Operations grimoire/Incidents/2023-02-03-ESXi

From Nasqueron Agora

📕📁📜 Old technical information :: content warning

⌛ This Nasqueron Operations Grimoire page hasn't been updated for a long time.

☣ As our infrastructure evolves quickly, there is a good chance this information is outdated or now inaccurate. Be careful and consider update it.

➡️ To assert the information is still up-to-date or not, you can check the history of the relevant role in our Operations repository.
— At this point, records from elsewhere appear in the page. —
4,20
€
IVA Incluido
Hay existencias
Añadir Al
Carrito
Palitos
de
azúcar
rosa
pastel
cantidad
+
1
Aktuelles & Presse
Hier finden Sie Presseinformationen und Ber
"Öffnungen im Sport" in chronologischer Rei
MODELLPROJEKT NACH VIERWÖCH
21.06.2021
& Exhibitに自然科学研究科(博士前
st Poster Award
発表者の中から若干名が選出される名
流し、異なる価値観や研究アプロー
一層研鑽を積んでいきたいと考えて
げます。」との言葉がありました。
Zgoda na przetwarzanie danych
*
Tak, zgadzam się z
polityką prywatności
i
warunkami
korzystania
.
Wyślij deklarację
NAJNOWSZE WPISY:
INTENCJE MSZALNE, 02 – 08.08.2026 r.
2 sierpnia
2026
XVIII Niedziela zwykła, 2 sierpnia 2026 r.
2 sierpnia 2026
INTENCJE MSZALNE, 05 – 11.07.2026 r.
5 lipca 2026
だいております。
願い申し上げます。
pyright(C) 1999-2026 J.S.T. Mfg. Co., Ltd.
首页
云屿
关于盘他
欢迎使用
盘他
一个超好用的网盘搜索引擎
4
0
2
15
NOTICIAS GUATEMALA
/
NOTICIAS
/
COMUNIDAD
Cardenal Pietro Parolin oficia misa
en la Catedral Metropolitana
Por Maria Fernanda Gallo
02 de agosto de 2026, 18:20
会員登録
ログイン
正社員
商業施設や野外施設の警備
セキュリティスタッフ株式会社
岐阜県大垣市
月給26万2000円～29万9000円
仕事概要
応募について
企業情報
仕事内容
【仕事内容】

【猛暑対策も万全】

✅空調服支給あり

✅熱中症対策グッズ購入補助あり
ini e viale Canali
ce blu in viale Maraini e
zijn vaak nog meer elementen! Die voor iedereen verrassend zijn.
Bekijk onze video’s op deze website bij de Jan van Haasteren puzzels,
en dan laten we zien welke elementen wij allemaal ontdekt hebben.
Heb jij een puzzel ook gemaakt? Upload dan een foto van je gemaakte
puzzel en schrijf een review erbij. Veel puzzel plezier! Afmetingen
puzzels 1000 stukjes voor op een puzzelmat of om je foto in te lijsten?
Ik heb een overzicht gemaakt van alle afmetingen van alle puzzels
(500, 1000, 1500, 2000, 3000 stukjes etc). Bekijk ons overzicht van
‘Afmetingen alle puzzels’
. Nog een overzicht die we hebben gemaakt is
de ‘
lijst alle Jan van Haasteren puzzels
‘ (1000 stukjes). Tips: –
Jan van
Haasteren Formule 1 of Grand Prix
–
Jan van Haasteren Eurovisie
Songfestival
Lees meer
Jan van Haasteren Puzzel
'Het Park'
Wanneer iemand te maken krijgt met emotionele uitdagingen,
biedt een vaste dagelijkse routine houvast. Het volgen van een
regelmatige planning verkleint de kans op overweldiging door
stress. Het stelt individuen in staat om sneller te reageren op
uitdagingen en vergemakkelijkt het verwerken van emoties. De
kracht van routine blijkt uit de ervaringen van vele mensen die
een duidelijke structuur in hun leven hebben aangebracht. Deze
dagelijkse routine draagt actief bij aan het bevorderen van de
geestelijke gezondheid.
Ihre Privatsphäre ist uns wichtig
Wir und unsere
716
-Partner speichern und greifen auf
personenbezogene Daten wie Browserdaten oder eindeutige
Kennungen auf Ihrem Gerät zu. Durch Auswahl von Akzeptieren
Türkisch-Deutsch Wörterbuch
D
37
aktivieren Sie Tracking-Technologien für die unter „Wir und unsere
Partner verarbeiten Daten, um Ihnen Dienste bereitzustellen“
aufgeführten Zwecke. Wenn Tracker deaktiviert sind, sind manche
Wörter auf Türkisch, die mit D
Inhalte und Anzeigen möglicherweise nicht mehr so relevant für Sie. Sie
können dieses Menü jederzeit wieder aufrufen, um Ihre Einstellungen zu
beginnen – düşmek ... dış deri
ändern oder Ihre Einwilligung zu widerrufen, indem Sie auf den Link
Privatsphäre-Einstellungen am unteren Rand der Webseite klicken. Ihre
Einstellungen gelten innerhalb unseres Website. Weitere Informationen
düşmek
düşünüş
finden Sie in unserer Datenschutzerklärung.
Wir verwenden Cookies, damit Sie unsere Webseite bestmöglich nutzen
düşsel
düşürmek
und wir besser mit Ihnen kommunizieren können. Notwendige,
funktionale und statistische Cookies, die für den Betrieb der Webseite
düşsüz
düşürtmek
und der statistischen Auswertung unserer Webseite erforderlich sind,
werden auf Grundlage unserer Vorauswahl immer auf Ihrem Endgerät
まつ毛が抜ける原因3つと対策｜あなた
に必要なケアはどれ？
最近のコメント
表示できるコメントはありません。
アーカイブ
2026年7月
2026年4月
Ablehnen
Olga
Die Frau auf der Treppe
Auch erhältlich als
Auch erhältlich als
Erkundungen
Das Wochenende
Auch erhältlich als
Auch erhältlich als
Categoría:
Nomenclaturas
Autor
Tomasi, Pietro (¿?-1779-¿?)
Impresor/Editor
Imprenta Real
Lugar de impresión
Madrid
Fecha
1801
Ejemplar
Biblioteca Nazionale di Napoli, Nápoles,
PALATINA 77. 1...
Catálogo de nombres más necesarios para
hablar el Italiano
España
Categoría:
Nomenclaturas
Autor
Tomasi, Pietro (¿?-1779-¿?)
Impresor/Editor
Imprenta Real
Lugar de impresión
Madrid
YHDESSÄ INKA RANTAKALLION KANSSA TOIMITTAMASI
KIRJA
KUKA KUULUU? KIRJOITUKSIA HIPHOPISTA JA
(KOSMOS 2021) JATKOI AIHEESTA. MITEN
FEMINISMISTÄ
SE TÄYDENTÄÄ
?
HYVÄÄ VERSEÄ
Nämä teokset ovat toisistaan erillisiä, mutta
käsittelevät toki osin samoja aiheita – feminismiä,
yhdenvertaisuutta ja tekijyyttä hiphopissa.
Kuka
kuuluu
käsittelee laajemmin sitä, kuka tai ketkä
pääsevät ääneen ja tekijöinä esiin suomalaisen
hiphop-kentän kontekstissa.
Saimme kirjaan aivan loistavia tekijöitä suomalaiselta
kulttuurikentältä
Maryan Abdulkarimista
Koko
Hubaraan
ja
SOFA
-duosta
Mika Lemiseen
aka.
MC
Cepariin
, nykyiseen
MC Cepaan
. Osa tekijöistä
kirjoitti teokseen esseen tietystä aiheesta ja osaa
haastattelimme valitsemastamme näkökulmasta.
Not tracked on DevCentral as docker-001 is currently down.

Incident timeline

2023-02-03
  • 16:28:03 Dorian and Dereckson worked on pad.nasqueron.org, connection was stopped
  • 16:29:06 Hypervisor Dreadnought is confirmed working, attack against VMWare ESXi detected, server switched in rescue mode
  • 00:15:40 hyper-001 provisioned
2023-02-04
  • 12:58:36 migration from Dreadnought to hyper-001 done for router-001
  • 16:05:01 migration from Dreadnought to hyper-001 done for complector

Analysis

External sources:

First findings:

  • FreeBSD machines ZFS disks are intact (db-A-001, complector, router-001)
  • Linux machines LVM/xfs disks show I/O error (Equatower, docker-001)
  • https://enes.dev/ states the ...-flat.vmdk shouldn't be encrypted
  • Backup of the .vmx configuration file is available at .vmx~ when a machine was running during the attack

Actionables

  • Monitor VMWare ESXi last available patch vs our current version
  • Improve backup strategy
    • ZFS storage server
    • Glacier backup
    • Physical backup on site
  • [DONE] Install NetBox to document network as we provision the hypervisor it
  • Plan HA for critical services, at least for DevCentral